▶ _Exercise directions_
Each record below must be returned exactly as shown.

**** Source material ****

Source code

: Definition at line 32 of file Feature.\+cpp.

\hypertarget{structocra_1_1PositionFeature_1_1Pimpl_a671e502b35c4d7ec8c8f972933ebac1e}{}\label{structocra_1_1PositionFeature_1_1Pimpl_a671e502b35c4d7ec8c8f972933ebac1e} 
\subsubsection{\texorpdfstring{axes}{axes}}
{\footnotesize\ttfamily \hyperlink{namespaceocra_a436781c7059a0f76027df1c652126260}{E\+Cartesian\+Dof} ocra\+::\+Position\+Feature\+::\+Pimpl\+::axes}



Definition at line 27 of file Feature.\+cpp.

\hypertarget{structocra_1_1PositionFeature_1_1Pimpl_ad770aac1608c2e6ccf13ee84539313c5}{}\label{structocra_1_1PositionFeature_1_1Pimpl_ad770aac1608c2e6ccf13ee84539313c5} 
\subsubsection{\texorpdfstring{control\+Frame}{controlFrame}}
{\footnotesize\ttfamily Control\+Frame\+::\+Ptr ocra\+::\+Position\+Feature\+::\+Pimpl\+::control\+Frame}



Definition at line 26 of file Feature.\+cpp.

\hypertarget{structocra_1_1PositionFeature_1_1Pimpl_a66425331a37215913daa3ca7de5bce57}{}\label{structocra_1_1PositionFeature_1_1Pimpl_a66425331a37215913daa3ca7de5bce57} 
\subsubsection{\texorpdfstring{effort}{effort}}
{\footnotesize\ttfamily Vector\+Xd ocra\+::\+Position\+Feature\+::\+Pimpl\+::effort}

****

▶ _Answer to the problem_
Source code

: Definition at line 32 of file Feature.\+cpp.

\hypertarget{structocra_1_1PositionFeature_1_1Pimpl_a671e502b35c4d7ec8c8f972933ebac1e}{}\label{structocra_1_1PositionFeature_1_1Pimpl_a671e502b35c4d7ec8c8f972933ebac1e} 
\subsubsection{\texorpdfstring{axes}{axes}}
{\footnotesize\ttfamily \hyperlink{namespaceocra_a436781c7059a0f76027df1c652126260}{E\+Cartesian\+Dof} ocra\+::\+Position\+Feature\+::\+Pimpl\+::axes}



Definition at line 27 of file Feature.\+cpp.

\hypertarget{structocra_1_1PositionFeature_1_1Pimpl_ad770aac1608c2e6ccf13ee84539313c5}{}\label{structocra_1_1PositionFeature_1_1Pimpl_ad770aac1608c2e6ccf13ee84539313c5} 
\subsubsection{\texorpdfstring{control\+Frame}{controlFrame}}
{\footnotesize\ttfamily Control\+Frame\+::\+Ptr ocra\+::\+Position\+Feature\+::\+Pimpl\+::control\+Frame}



Definition at line 26 of file Feature.\+cpp.

\hypertarget{structocra_1_1PositionFeature_1_1Pimpl_a66425331a37215913daa3ca7de5bce57}{}\label{structocra_1_1PositionFeature_1_1Pimpl_a66425331a37215913daa3ca7de5bce57} 
\subsubsection{\texorpdfstring{effort}{effort}}
{\footnotesize\ttfamily Vector\+Xd ocra\+::\+Position\+Feature\+::\+Pimpl\+::effort}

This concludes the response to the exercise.